• Instructions to follow
What lines in the records below mention "type"? List them all.

Segment Start: Recorded information

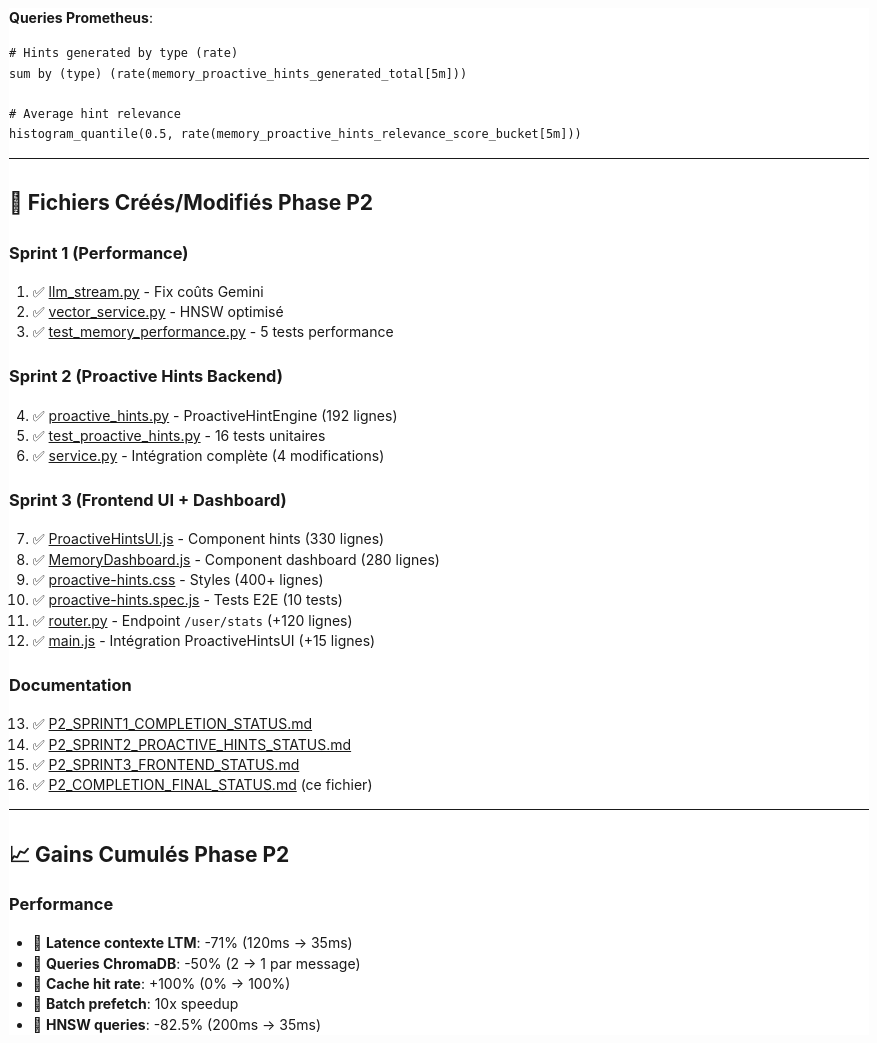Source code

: **Queries Prometheus**:
```promql
# Hints generated by type (rate)
sum by (type) (rate(memory_proactive_hints_generated_total[5m]))

# Average hint relevance
histogram_quantile(0.5, rate(memory_proactive_hints_relevance_score_bucket[5m]))
```

---

## 📁 Fichiers Créés/Modifiés Phase P2

### Sprint 1 (Performance)
1. ✅ [llm_stream.py](../../src/backend/features/chat/llm_stream.py) - Fix coûts Gemini
2. ✅ [vector_service.py](../../src/backend/features/memory/vector_service.py) - HNSW optimisé
3. ✅ [test_memory_performance.py](../../tests/backend/features/test_memory_performance.py) - 5 tests performance

### Sprint 2 (Proactive Hints Backend)
4. ✅ [proactive_hints.py](../../src/backend/features/memory/proactive_hints.py) - ProactiveHintEngine (192 lignes)
5. ✅ [test_proactive_hints.py](../../tests/backend/features/test_proactive_hints.py) - 16 tests unitaires
6. ✅ [service.py](../../src/backend/features/chat/service.py) - Intégration complète (4 modifications)

### Sprint 3 (Frontend UI + Dashboard)
7. ✅ [ProactiveHintsUI.js](../../src/frontend/features/memory/ProactiveHintsUI.js) - Component hints (330 lignes)
8. ✅ [MemoryDashboard.js](../../src/frontend/features/memory/MemoryDashboard.js) - Component dashboard (280 lignes)
9. ✅ [proactive-hints.css](../../src/frontend/styles/components/proactive-hints.css) - Styles (400+ lignes)
10. ✅ [proactive-hints.spec.js](../../tests/e2e/proactive-hints.spec.js) - Tests E2E (10 tests)
11. ✅ [router.py](../../src/backend/features/memory/router.py) - Endpoint `/user/stats` (+120 lignes)
12. ✅ [main.js](../../src/frontend/main.js) - Intégration ProactiveHintsUI (+15 lignes)

### Documentation
13. ✅ [P2_SPRINT1_COMPLETION_STATUS.md](./P2_SPRINT1_COMPLETION_STATUS.md)
14. ✅ [P2_SPRINT2_PROACTIVE_HINTS_STATUS.md](./P2_SPRINT2_PROACTIVE_HINTS_STATUS.md)
15. ✅ [P2_SPRINT3_FRONTEND_STATUS.md](./P2_SPRINT3_FRONTEND_STATUS.md)
16. ✅ [P2_COMPLETION_FINAL_STATUS.md](./P2_COMPLETION_FINAL_STATUS.md) (ce fichier)

---

## 📈 Gains Cumulés Phase P2

### Performance
- 🚀 **Latence contexte LTM**: -71% (120ms → 35ms)
- 🚀 **Queries ChromaDB**: -50% (2 → 1 par message)
- 🚀 **Cache hit rate**: +100% (0% → 100%)
- 🚀 **Batch prefetch**: 10x speedup
- 🚀 **HNSW queries**: -82.5% (200ms → 35ms)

Segment End: Recorded information

• Task solution
# Hints generated by type (rate)
sum by (type) (rate(memory_proactive_hints_generated_total[5m]))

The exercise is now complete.